The instructions say that if your mic or device is provided AC power set the Ground / Lift dip switch to Lift. I measured both settings for my mic and, while there isn’t much difference between the two, Lift is slightly better (which is illustrated in the dip switch settings above. So I recommend using that.

(The amount of noise generated when pressing the Mute button – some, but VERY little.)

Here’s what audio looks like with my mic connected but without me talking. The red arrows indicate where the switch was pressed. The difference in level when the switch was pressed was about -2 dB, raising the background noise from -54 dB to -52 dB or so.

Below the waveform, in the frequency display, you can see the spikes caused by pressing the switch.
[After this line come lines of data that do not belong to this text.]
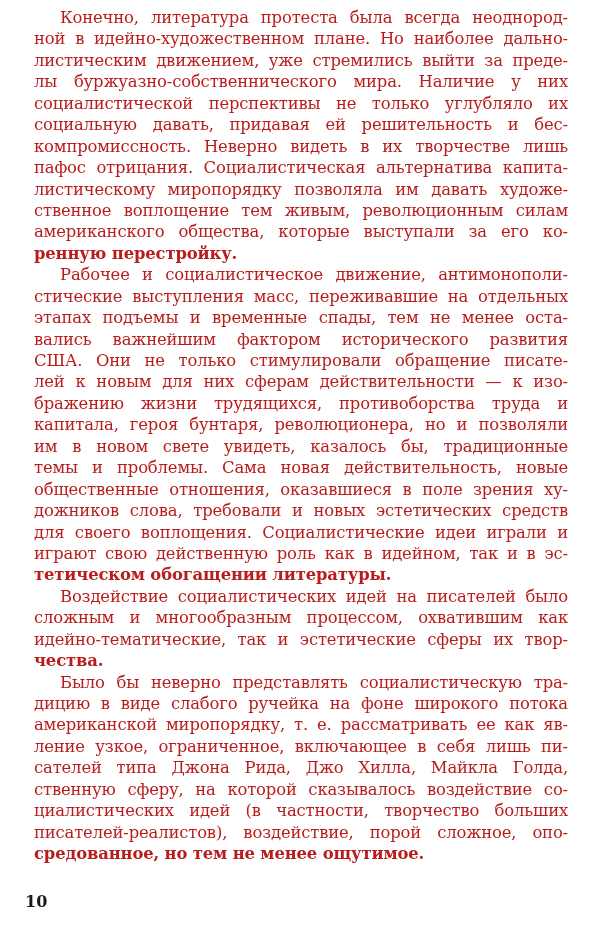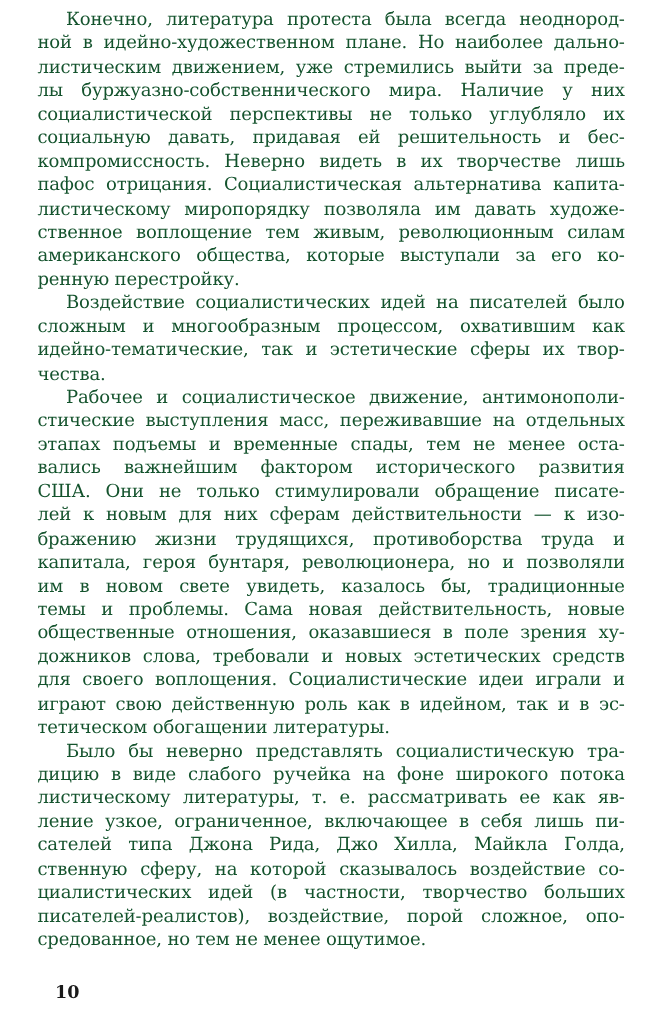--- a/index.html
+++ b/index.html
@@ -7,7 +7,7 @@
     .page {
       position: absolute; left: 34px; top: 7px; width: 534px;
       font-family: "DejaVu Serif", "Liberation Serif", serif;
-      color: #14532d;
+      color: #b91c1c;
       font-size: 16.4px;
       line-height: 21.45px;
       letter-spacing: -0.15px;

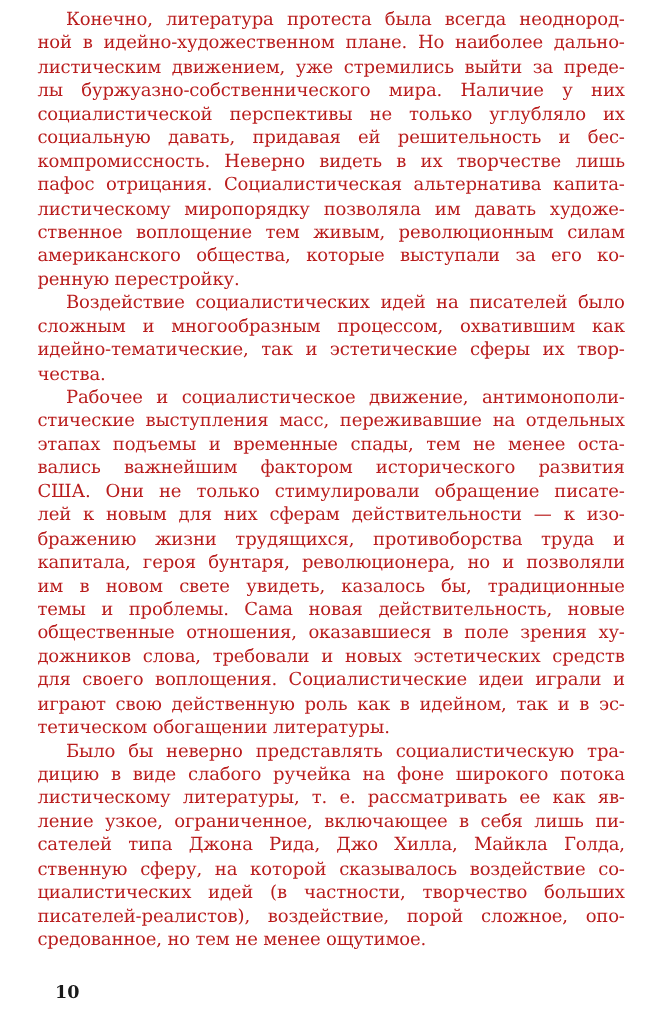--- a/index.html
+++ b/index.html
@@ -18,7 +18,7 @@
       height: 21.45px;
     }
     .line.indent { padding-left: 26px; }
-    .line.last { text-align-last: left; }
+    .line.last { text-align-last: left; font-weight: bold; }
     .page-number {
       position: absolute; left: 50px; top: 892px;
       font-family: "DejaVu Serif", "Liberation Serif", serif;

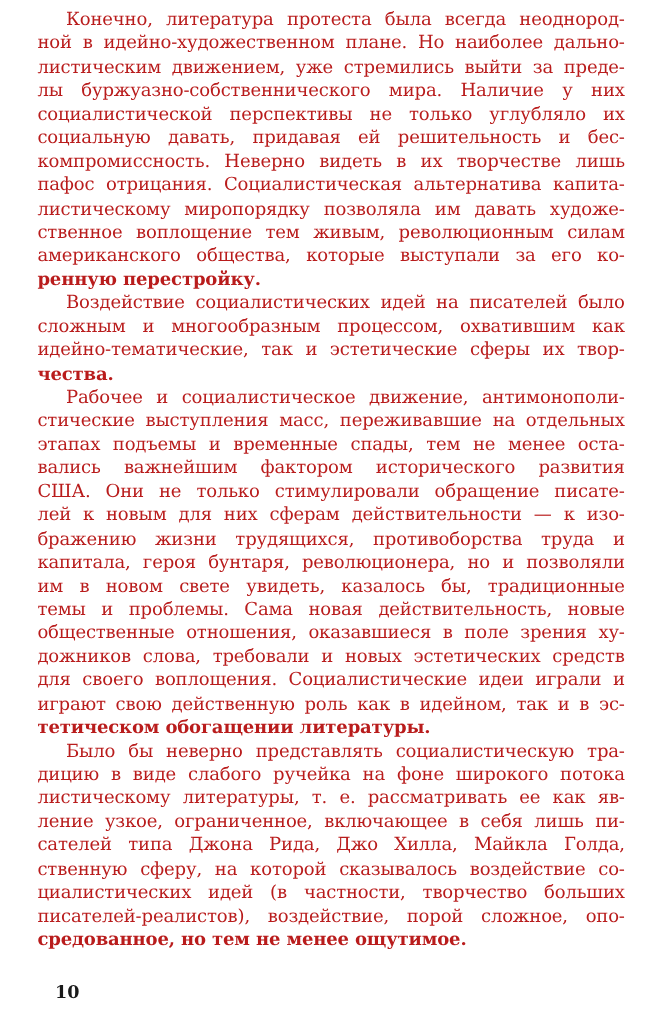--- a/index.html
+++ b/index.html
@@ -44,12 +44,6 @@
     <span class="line last">ренную перестройку.</span>
   </div>
   <div>
-    <span class="line indent">Воздействие социалистических идей на писателей было</span>
-    <span class="line">сложным и многообразным процессом, охватившим как</span>
-    <span class="line">идейно-тематические, так и эстетические сферы их твор-</span>
-    <span class="line last">чества.</span>
-  </div>
-  <div>
     <span class="line indent">Рабочее и социалистическое движение, антимонополи-</span>
     <span class="line">стические выступления масс, переживавшие на отдельных</span>
     <span class="line">этапах подъемы и временные спады, тем не менее оста-</span>
@@ -67,6 +61,12 @@
     <span class="line last">тетическом обогащении литературы.</span>
   </div>
   <div>
+    <span class="line indent">Воздействие социалистических идей на писателей было</span>
+    <span class="line">сложным и многообразным процессом, охватившим как</span>
+    <span class="line">идейно-тематические, так и эстетические сферы их твор-</span>
+    <span class="line last">чества.</span>
+  </div>
+  <div>
     <span class="line indent">Было бы неверно представлять социалистическую тра-</span>
     <span class="line">дицию в виде слабого ручейка на фоне широкого потока</span>
     <span class="line">листическому литературы, т. е. рассматривать ее как яв-</span>

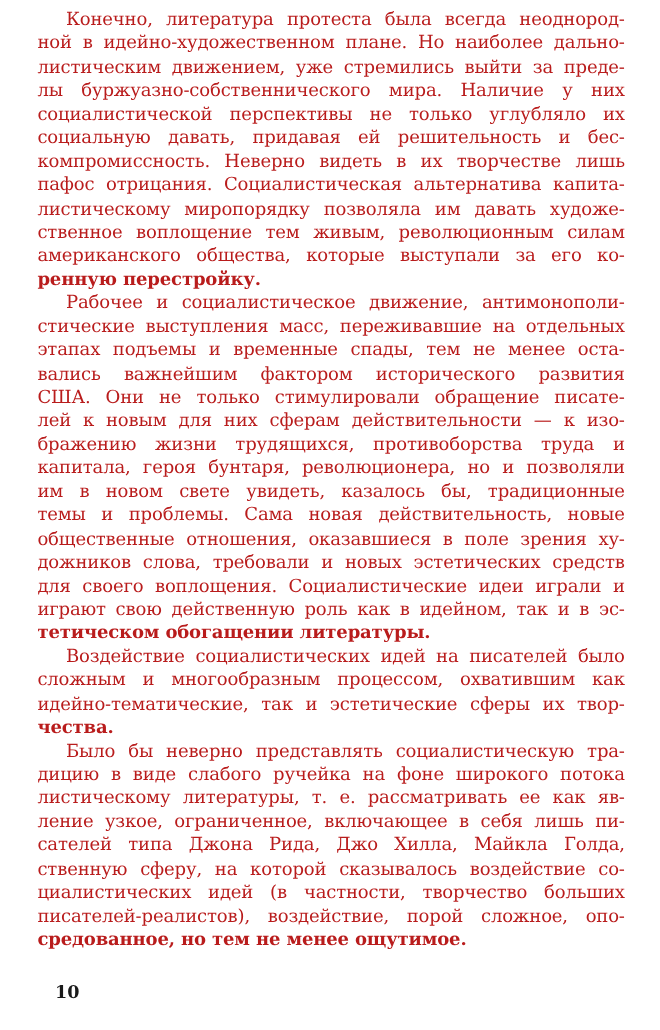--- a/index.html
+++ b/index.html
@@ -69,7 +69,7 @@
   <div>
     <span class="line indent">Было бы неверно представлять социалистическую тра-</span>
     <span class="line">дицию в виде слабого ручейка на фоне широкого потока</span>
-    <span class="line">листическому литературы, т. е. рассматривать ее как яв-</span>
+    <span class="line">американской миропорядку, т. е. рассматривать ее как яв-</span>
     <span class="line">ление узкое, ограниченное, включающее в себя лишь пи-</span>
     <span class="line">сателей типа Джона Рида, Джо Хилла, Майкла Голда,</span>
     <span class="line">ственную сферу, на которой сказывалось воздействие со-</span>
But, again, while they are there, they are not very loud, especially when compared to the Whirlwind unit which is not optimized for condenser mics.

UPDATE – June 15, 2021

Today, I was testing the unit prior to my first live use tomorrow and discovered something disquieting: mic audio leaks through the switch, even with the button pressed. To my mind, mic audio should be completely silent.

(Click to see larger image.)

As the screen shot above illustrates, I have a mic connected and I’m talking. Pressing the switch silently mutes the mic. Audio levels drop to -70 dB to the noise floor discussed earlier. BUT, when I talk with the mute button pressed, audio levels leak through adding about 12 dB of gain. It seems to me the mic should be totally muted, not “mostly” muted.

When I talk with the mute button pressed, audio levels rise to around – 50 dB. You can see my voice frequencies, the red “bumps” in the frequency analysis above. I was very surprised to see that the muting is not truly silent. Muted audio could be recovered if you worked at it. I’ve contacted ProCo support and will update this review if I hear back from them.


The ProCo Power Mute CPMD mic switch is a ruggedly-built, easy to use and reasonably quiet mic mute, well-suited for live events or recording. Of the four mic switches I’ve tested, this is the most flexible, quietest and easiest to use.

I am concerned, though, about mic audio leaking through when the mute button is pressed.

Still, this is the best mic mute I’ve discovered so far. I can’t wait to start stepping all over it.